Peut-être que les plus de quarante ans se souviennent encore de ce qu’ils faisaient le samedi 28 janvier 1989. Peut-être partageaient-ils un verre entre amis ou avec la famille ? D’autres devaient choisir un restaurant où ils pourraient dîner tranquillement en amoureux. Ou d’autres encore regarder La Une est à Vous ou Trente Millions d’Amis en attendant Marc et Sophie, la série télé du moment.
En fait, comme beaucoup d’entre vous, je ne me rappelle pas de ce jour du 28 janvier passé il y a 31 ans. Mais deux filles du département, âgées de 13 et 17 ans à l’époque, s’en souviennent encore comme si ces trois décennies n’avaient jamais existé. Car c’est durant cette journée que leur père s’est fait cribler de balles au Leclerc de Firminy. Cinq balles toutes tirées dans le dos. Ce jour-là, le sang du convoyeur de fond Alain Monnier, 50 ans, s'est mêlé à celui de son collègue Freddy Bonneau (40 ans), assassinés par deux membres du gang des Ripoux de Lyon.

"Nous voulons rétablir ce qu’il s’est réellement passé ce jour"

** VOTRE OBJECTIF **
Répondez à ces questions sur l'article ci-dessus :
1. Quel jour de la semaine tombait le 28 janvier 1989 ?
2. Dans quel magasin les deux convoyeurs de fonds ont-ils été tués ?
3. Quel âge avaient Alain Monnier et Freddy Bonneau ?

** DONNÉES PRÉSENTÉES **
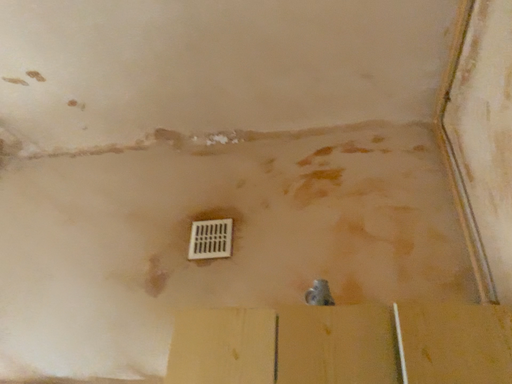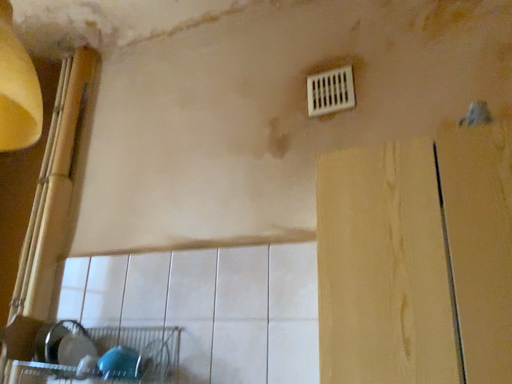
Question: Which way did the camera rotate in the video?

Choices:
 (A) rotated downward
 (B) rotated upward

Answer: (A)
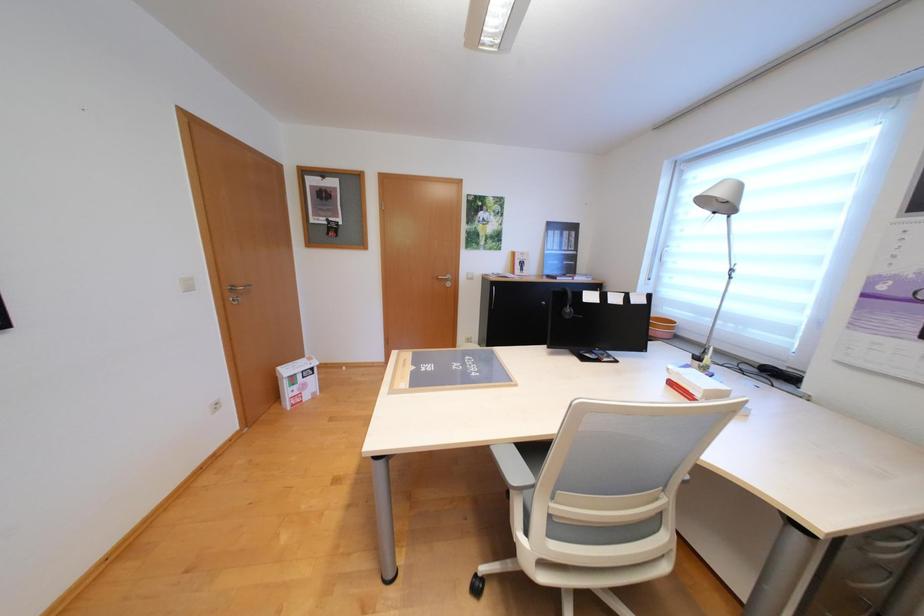
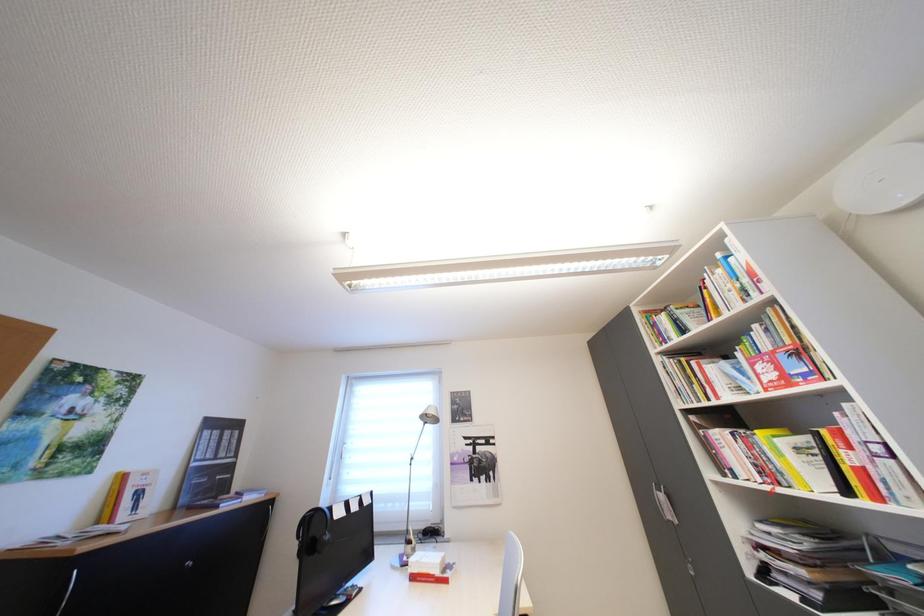
The first image is from the beginning of the video and the second image is from the end. How did the camera likely rotate when shooting the video?

The rotation direction of the camera is right-up.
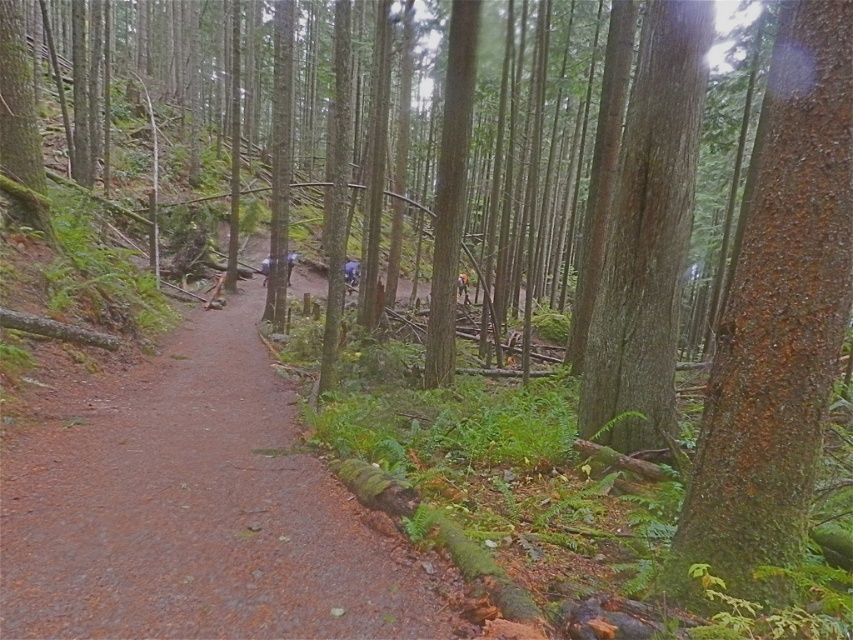
Between brown dirt path at center and smooth brown tree trunk at center-right, which one has less height?

brown dirt path at center is shorter.

Image resolution: width=853 pixels, height=640 pixels. What do you see at coordinates (195, 509) in the screenshot?
I see `brown dirt path at center` at bounding box center [195, 509].

Where is `brown dirt path at center`? The width and height of the screenshot is (853, 640). brown dirt path at center is located at coordinates (195, 509).

Is brown dirt path at center positioned behind green rough bark tree at right?

Yes.

Consider the image. Does brown dirt path at center have a greater width compared to green rough bark tree at right?

In fact, brown dirt path at center might be narrower than green rough bark tree at right.

Does point (248, 332) lie behind point (805, 68)?

Yes, point (248, 332) is farther from viewer.

The width and height of the screenshot is (853, 640). I want to click on brown dirt path at center, so click(x=195, y=509).

Measure the distance between green rough bark tree at right and smooth brown tree trunk at center-right.

1.89 meters

Who is lower down, green rough bark tree at right or smooth brown tree trunk at center-right?

Positioned lower is green rough bark tree at right.

Locate an element on the screen. Image resolution: width=853 pixels, height=640 pixels. green rough bark tree at right is located at coordinates [x=776, y=321].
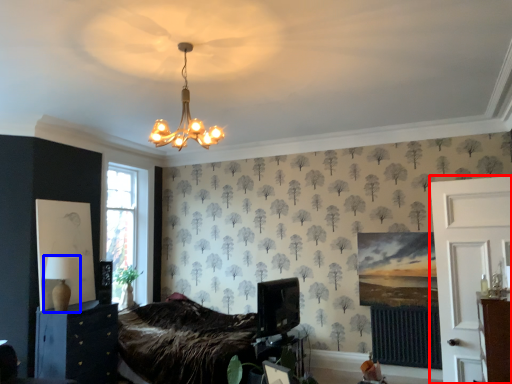
Question: Which object is further to the camera taking this photo, side (highlighted by a red box) or table lamp (highlighted by a blue box)?

Choices:
 (A) side
 (B) table lamp

Answer: (B)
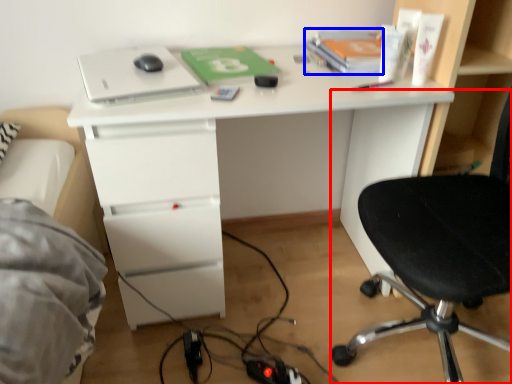
Question: Which point is further to the camera, chair (highlighted by a red box) or book (highlighted by a blue box)?

Choices:
 (A) chair
 (B) book

Answer: (B)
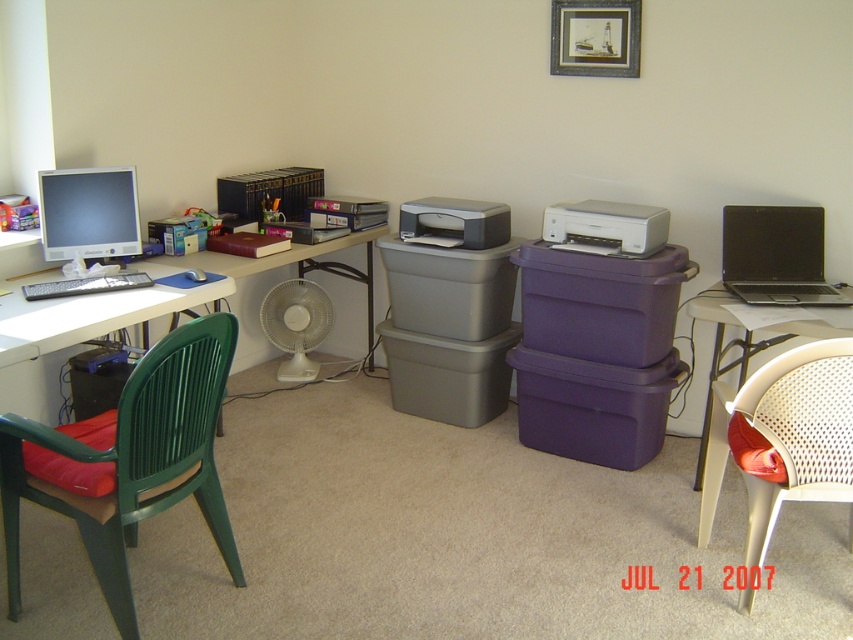
Between white mesh swivel chair at right and black glossy laptop at right, which one appears on the right side from the viewer's perspective?

From the viewer's perspective, black glossy laptop at right appears more on the right side.

Does white mesh swivel chair at right appear over black glossy laptop at right?

Actually, white mesh swivel chair at right is below black glossy laptop at right.

Is point (718, 412) farther from viewer compared to point (817, 214)?

No, (718, 412) is in front of (817, 214).

The width and height of the screenshot is (853, 640). Identify the location of white mesh swivel chair at right. (786, 436).

Who is higher up, black glossy laptop at right or white plastic chair at right?

black glossy laptop at right

The width and height of the screenshot is (853, 640). I want to click on black glossy laptop at right, so click(775, 256).

Locate an element on the screen. black glossy laptop at right is located at coordinates (775, 256).

Which is behind, point (364, 230) or point (97, 209)?

Point (364, 230)

Between white plastic computer desk at left and matte black monitor at left, which one is positioned higher?

matte black monitor at left is higher up.

Is point (10, 294) positioned before point (62, 218)?

Yes, it is.

Find the location of a particular element. white plastic computer desk at left is located at coordinates (83, 317).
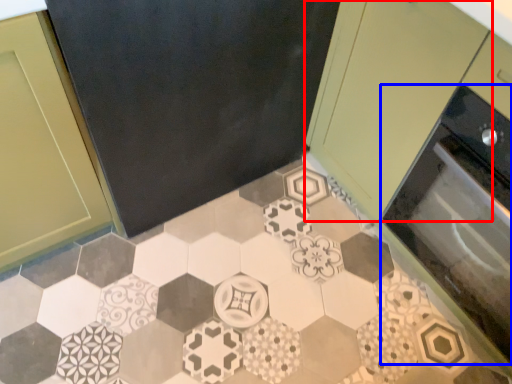
Question: Which of the following is the farthest to the observer, cabinetry (highlighted by a red box) or oven (highlighted by a blue box)?

Choices:
 (A) cabinetry
 (B) oven

Answer: (B)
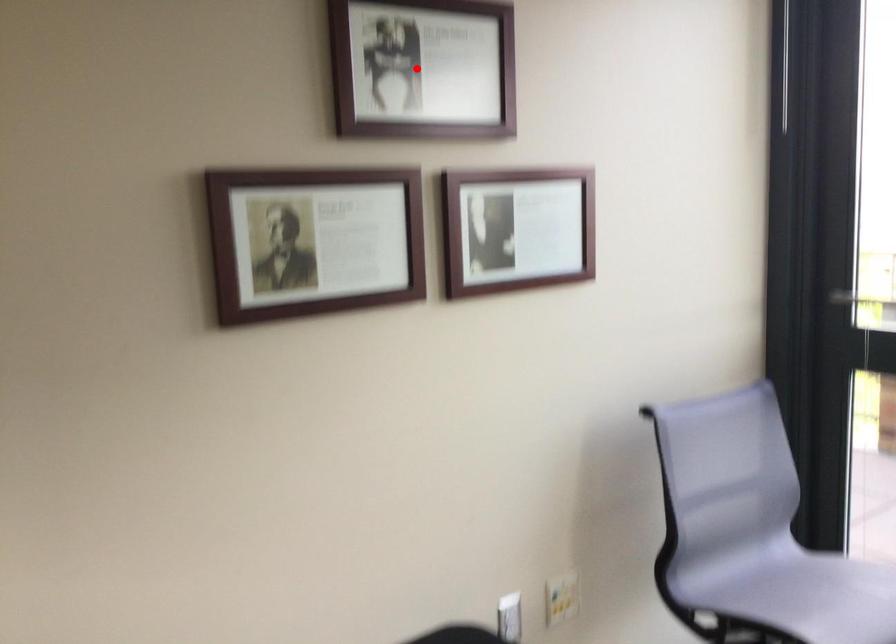
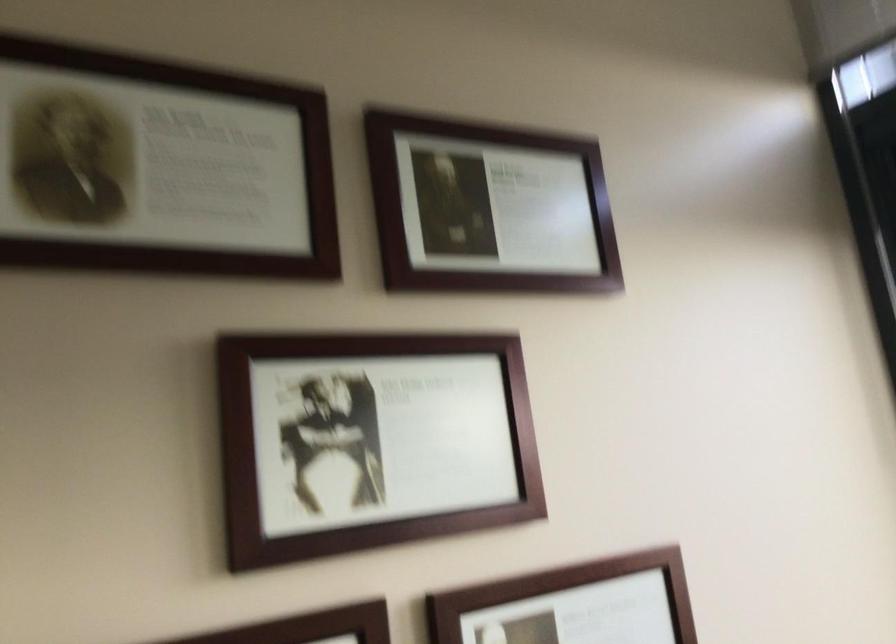
Question: I am providing you with two images of the same scene from different viewpoints. A red point is shown in image1. For the corresponding object point in image2, is it positioned nearer or farther from the camera?

Choices:
 (A) Nearer
 (B) Farther

Answer: (A)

** RÉPONSE COMPLÈTE **
1. C'était un samedi.
2. Ils ont été tués au Leclerc de Firminy.
3. Alain Monnier avait 50 ans et Freddy Bonneau 40 ans.